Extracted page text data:
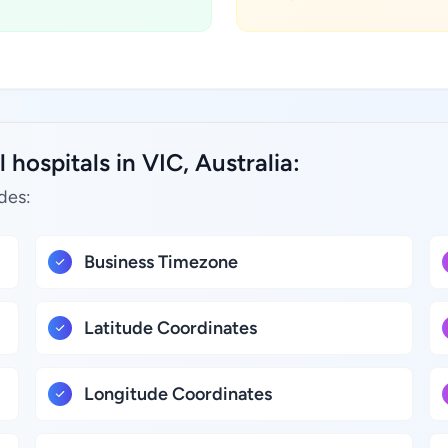
hospitals in VIC, Australia:
des:
Business Timezone
Latitude Coordinates
Longitude Coordinates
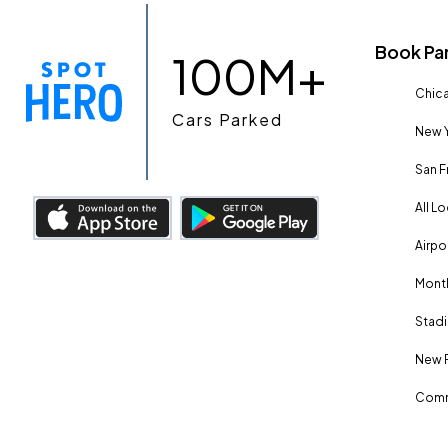
Book Pa
100M+
Chica
Cars Parked
New Y
San F
All L
Airpo
Month
Stadi
New 
Comm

## Work order
Output each record above word for word, leaving out images.

## Exercise response
hospitals in VIC, Australia:
des:
Business Timezone
Latitude Coordinates
Longitude Coordinates
Book Pa
100M+
Chica
Cars Parked
New Y
San F
All L
Airpo
Month
Stadi
New 
Comm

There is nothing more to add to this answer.